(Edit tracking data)
'''

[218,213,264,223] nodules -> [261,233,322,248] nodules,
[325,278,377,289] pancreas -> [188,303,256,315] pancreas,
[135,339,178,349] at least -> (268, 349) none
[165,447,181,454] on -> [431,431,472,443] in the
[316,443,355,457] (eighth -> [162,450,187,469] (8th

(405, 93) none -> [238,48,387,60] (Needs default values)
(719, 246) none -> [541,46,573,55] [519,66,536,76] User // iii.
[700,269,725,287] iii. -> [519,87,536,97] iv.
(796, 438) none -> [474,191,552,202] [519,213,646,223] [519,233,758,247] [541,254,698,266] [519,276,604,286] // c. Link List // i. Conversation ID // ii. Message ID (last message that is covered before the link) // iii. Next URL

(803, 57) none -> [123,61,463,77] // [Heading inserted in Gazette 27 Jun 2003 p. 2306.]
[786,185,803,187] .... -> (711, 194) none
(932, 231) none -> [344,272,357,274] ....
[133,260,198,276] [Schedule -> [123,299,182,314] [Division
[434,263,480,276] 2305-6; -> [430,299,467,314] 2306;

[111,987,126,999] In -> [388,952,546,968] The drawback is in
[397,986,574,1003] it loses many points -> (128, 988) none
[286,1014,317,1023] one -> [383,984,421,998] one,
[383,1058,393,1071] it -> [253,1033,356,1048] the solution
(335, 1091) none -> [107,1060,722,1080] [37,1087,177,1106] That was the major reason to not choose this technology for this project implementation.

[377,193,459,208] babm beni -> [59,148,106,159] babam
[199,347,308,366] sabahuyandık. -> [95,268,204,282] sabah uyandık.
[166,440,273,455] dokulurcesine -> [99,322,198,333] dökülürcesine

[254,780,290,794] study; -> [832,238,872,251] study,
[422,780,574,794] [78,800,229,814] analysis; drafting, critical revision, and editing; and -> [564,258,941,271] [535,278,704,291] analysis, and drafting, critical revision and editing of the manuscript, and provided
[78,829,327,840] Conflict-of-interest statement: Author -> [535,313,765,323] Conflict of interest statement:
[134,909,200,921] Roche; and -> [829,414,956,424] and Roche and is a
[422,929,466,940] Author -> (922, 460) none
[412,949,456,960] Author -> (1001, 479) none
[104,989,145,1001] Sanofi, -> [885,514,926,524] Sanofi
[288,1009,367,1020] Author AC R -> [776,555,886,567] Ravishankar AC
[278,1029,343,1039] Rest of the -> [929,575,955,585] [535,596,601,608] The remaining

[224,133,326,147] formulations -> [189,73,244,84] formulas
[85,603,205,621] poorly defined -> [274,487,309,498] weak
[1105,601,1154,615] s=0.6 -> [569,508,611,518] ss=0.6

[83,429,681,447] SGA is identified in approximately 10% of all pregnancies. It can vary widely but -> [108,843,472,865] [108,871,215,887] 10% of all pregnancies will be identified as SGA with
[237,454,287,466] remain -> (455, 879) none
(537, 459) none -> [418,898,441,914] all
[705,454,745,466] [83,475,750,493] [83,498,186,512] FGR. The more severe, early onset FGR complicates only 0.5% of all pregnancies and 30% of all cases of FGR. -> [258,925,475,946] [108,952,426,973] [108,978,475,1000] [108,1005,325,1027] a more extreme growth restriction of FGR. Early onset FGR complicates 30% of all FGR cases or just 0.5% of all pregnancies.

'''

Work to be completed - Give back all the records above exactly. Keep every word.

Answer area -
[218,213,264,223] nodules -> [261,233,322,248] nodules,
[325,278,377,289] pancreas -> [188,303,256,315] pancreas,
[135,339,178,349] at least -> (268, 349) none
[165,447,181,454] on -> [431,431,472,443] in the
[316,443,355,457] (eighth -> [162,450,187,469] (8th

(405, 93) none -> [238,48,387,60] (Needs default values)
(719, 246) none -> [541,46,573,55] [519,66,536,76] User // iii.
[700,269,725,287] iii. -> [519,87,536,97] iv.
(796, 438) none -> [474,191,552,202] [519,213,646,223] [519,233,758,247] [541,254,698,266] [519,276,604,286] // c. Link List // i. Conversation ID // ii. Message ID (last message that is covered before the link) // iii. Next URL

(803, 57) none -> [123,61,463,77] // [Heading inserted in Gazette 27 Jun 2003 p. 2306.]
[786,185,803,187] .... -> (711, 194) none
(932, 231) none -> [344,272,357,274] ....
[133,260,198,276] [Schedule -> [123,299,182,314] [Division
[434,263,480,276] 2305-6; -> [430,299,467,314] 2306;

[111,987,126,999] In -> [388,952,546,968] The drawback is in
[397,986,574,1003] it loses many points -> (128, 988) none
[286,1014,317,1023] one -> [383,984,421,998] one,
[383,1058,393,1071] it -> [253,1033,356,1048] the solution
(335, 1091) none -> [107,1060,722,1080] [37,1087,177,1106] That was the major reason to not choose this technology for this project implementation.

[377,193,459,208] babm beni -> [59,148,106,159] babam
[199,347,308,366] sabahuyandık. -> [95,268,204,282] sabah uyandık.
[166,440,273,455] dokulurcesine -> [99,322,198,333] dökülürcesine

[254,780,290,794] study; -> [832,238,872,251] study,
[422,780,574,794] [78,800,229,814] analysis; drafting, critical revision, and editing; and -> [564,258,941,271] [535,278,704,291] analysis, and drafting, critical revision and editing of the manuscript, and provided
[78,829,327,840] Conflict-of-interest statement: Author -> [535,313,765,323] Conflict of interest statement:
[134,909,200,921] Roche; and -> [829,414,956,424] and Roche and is a
[422,929,466,940] Author -> (922, 460) none
[412,949,456,960] Author -> (1001, 479) none
[104,989,145,1001] Sanofi, -> [885,514,926,524] Sanofi
[288,1009,367,1020] Author AC R -> [776,555,886,567] Ravishankar AC
[278,1029,343,1039] Rest of the -> [929,575,955,585] [535,596,601,608] The remaining

[224,133,326,147] formulations -> [189,73,244,84] formulas
[85,603,205,621] poorly defined -> [274,487,309,498] weak
[1105,601,1154,615] s=0.6 -> [569,508,611,518] ss=0.6

[83,429,681,447] SGA is identified in approximately 10% of all pregnancies. It can vary widely but -> [108,843,472,865] [108,871,215,887] 10% of all pregnancies will be identified as SGA with
[237,454,287,466] remain -> (455, 879) none
(537, 459) none -> [418,898,441,914] all
[705,454,745,466] [83,475,750,493] [83,498,186,512] FGR. The more severe, early onset FGR complicates only 0.5% of all pregnancies and 30% of all cases of FGR. -> [258,925,475,946] [108,952,426,973] [108,978,475,1000] [108,1005,325,1027] a more extreme growth restriction of FGR. Early onset FGR complicates 30% of all FGR cases or just 0.5% of all pregnancies.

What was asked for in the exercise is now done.